(acredito que não seja adequado aqui no tópico de off-topic, visto ter carácter mais político, mas segue)
Não, não acho que nenhuma turma tenha boas intenções. Não sei se nem mesmo “elas” possuem más intenções, pois seria necessário provas concretas dos motivos. Mas posso sem dúvidas dizer que tanto as propostas, quanto os vetos tiveram caráter político pois foram organizados por agentes políticos, por meio de estratégias previamente discutidas entre pares. O que isso quer dizer? Para não me desviar do assunto, segue menção do texto original vetado (VEP-427):
Comunicação enganosa em massa
Art. 359-O. Promover ou financiar, pessoalmente ou por interposta pessoa, mediante uso de expediente não fornecido diretamente pelo provedor de aplicação de mensagem privada, campanha ou iniciativa para disseminar fatos que sabe inverídicos, e que sejam capazes de comprometer a higidez do processo eleitoral:
Pena - reclusão, de 1 (um) a 5 (cinco) anos, e multa.”
Portanto, o artigo trata apenas de ato em situações eleitoreiras e na qual o agente que comete o ato tem prévio conhecimento de comunicar informação falsa, devendo num processo investigativo ser comprovado tal ciência. São ocorrências diferentes das reclamadas aqui quanto a ideia geral de “liberdade de expressão”. Podemos ponderar que a menção de tal artigo tem a possibilidade de estar apenas presente como referência a problemas passados vindos a público em outros países no decorrer dos anos anteriores, sem possível vínculo com nossa situação. Entretanto vejo essa situação também improvável, visto que o inquérito da fake news está ocorrendo e quem propôs o artigo foi o partido de oposição.
Da mesma forma, olhando por prisma diferente, o artigo em si, fora do objeto de tal situação, me parece ser plausível, e como dito em outra mensagem, não oferece risco libertário real, sendo em si positivo por simplesmente tipificar o ato, e não inibir em si penalidades por outros artigos do código civil (além disso, comunicação enganosa existe por diversos outros meios, já sendo tipificado neses, como comunicação enganosa em propagandas). Em outro momento teria passado batido e possivelmente seria visto como positivo por qualquer um.
Gostaria de lembrar que, da mesma forma que o assunto foi trazido à tona provavelmente por partido de oposição, por real provável interesse político, muitos assuntos foram trazidos também à tona pelo governo quando oportuno (por exemplo, voto impresso, que não possuía expressão popular antes de ter sido trazido à tona como bandeira do governo).
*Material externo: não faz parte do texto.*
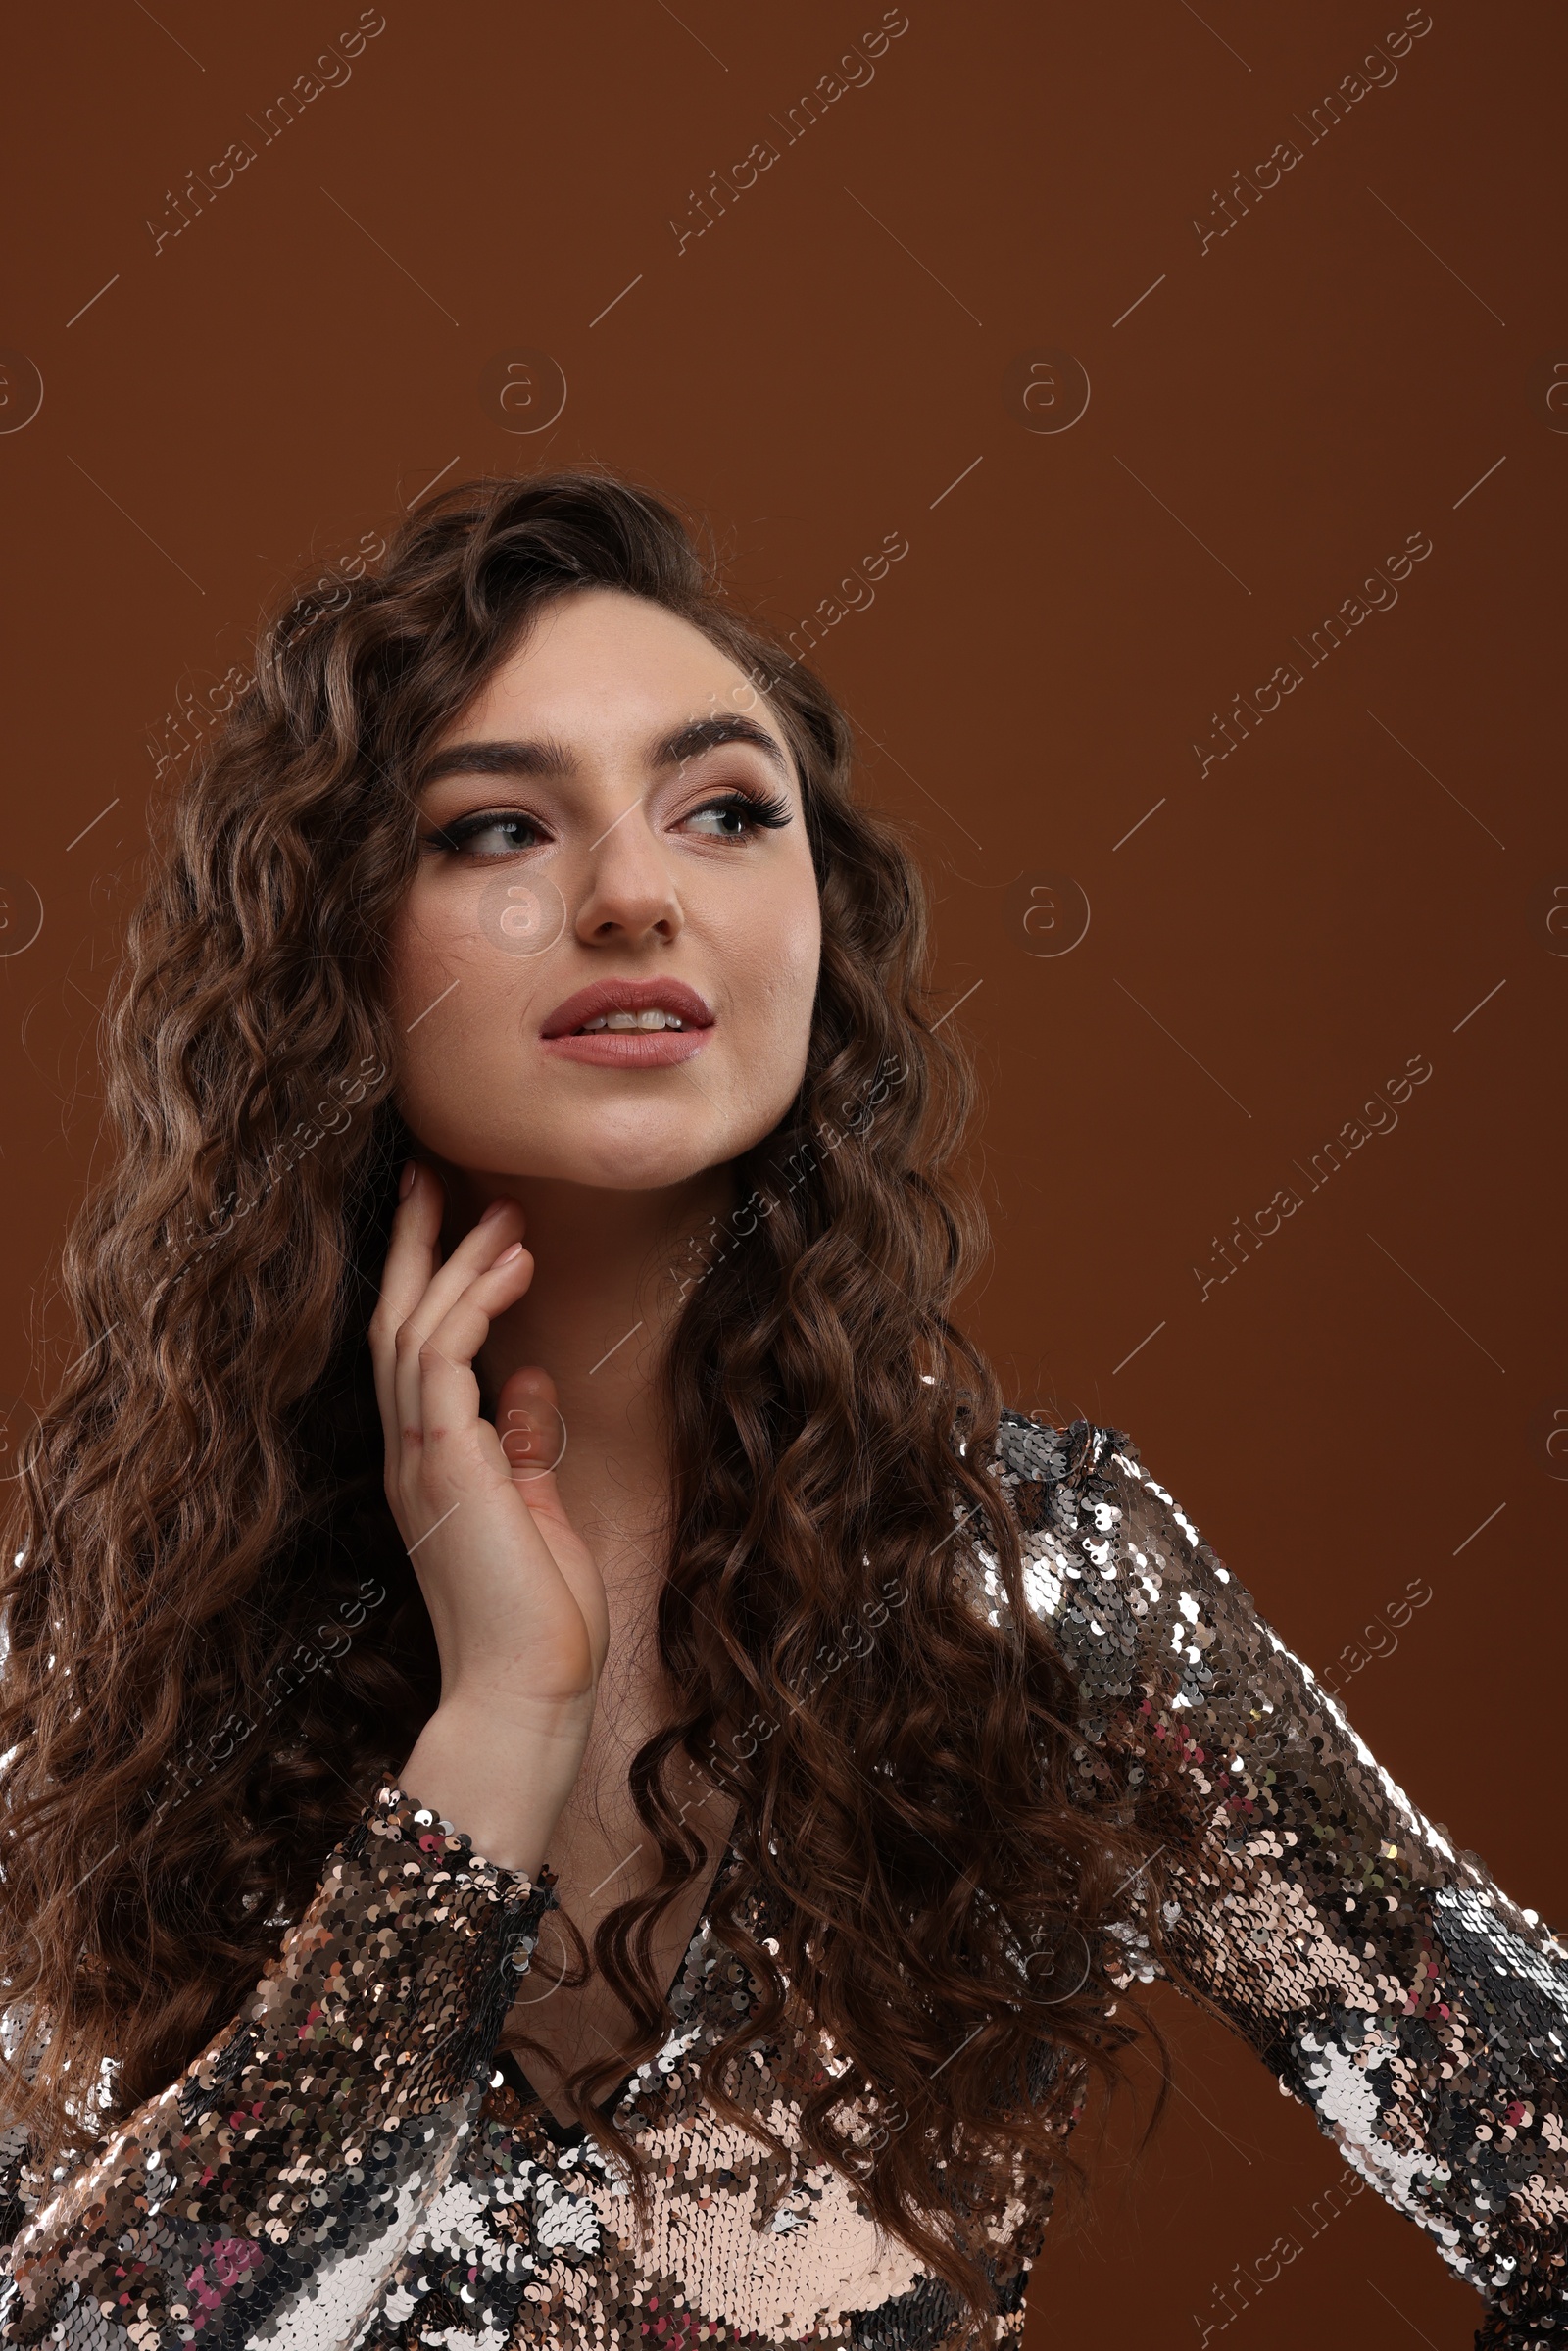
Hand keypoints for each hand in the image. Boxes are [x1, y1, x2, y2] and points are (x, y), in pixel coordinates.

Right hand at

Acredito que haja uma má interpretação da mídia. A mídia em si é muito menos ideológica do que acreditam (não que não seja). É preciso encarar que ela é formada de diversas pessoas, de diversas origens, com pensamentos diversos e que nelas estão procurando o mesmo que você: “trabalho para se sustentar”. A principal finalidade da mídia é para a criação de uma agenda de assuntos (caso queiram saber mais procurem sobre “agenda setting”). Não é necessário controlar a mídia, basta direcioná-la para que uma pauta em questão esteja em voga. O ruim é quando esse processo de agenda é criado espontaneamente com o intuito de mascarar outros fatos que deveriam ser mais importantes. Devo acrescentar ainda que as mídias são reguladas, mas infelizmente não por uma lei específica (tendo no seu centro o Còdigo Brasileiro de Telecomunicações), e como tal as comunicações são frutos de diversas disputas legais quando envolvem grandes mídias. Jornais e TVs são recorrentemente processados. Temos hoje a vantagem de podermos obter informações por outros meios mas, a bem da verdade, as pessoas sabem como esses outros meios também se financiam e quais são suas fontes?
Da minha percepção e experiência que tive com eleições e políticos, não vale a pena se envolver afetivamente com as pautas divulgadas na mídia e mesmo transitadas na internet por meio de redes sociais (isso não quer dizer que não deva discuti-las). Elas te distanciam, separam e nos enfraquecem como povo. Tenho dificuldades de entender do porque defender um partido, um político, um poder ou apenas uma ideologia. Eles não merecem nossa proteção e sim nossa constante cobrança.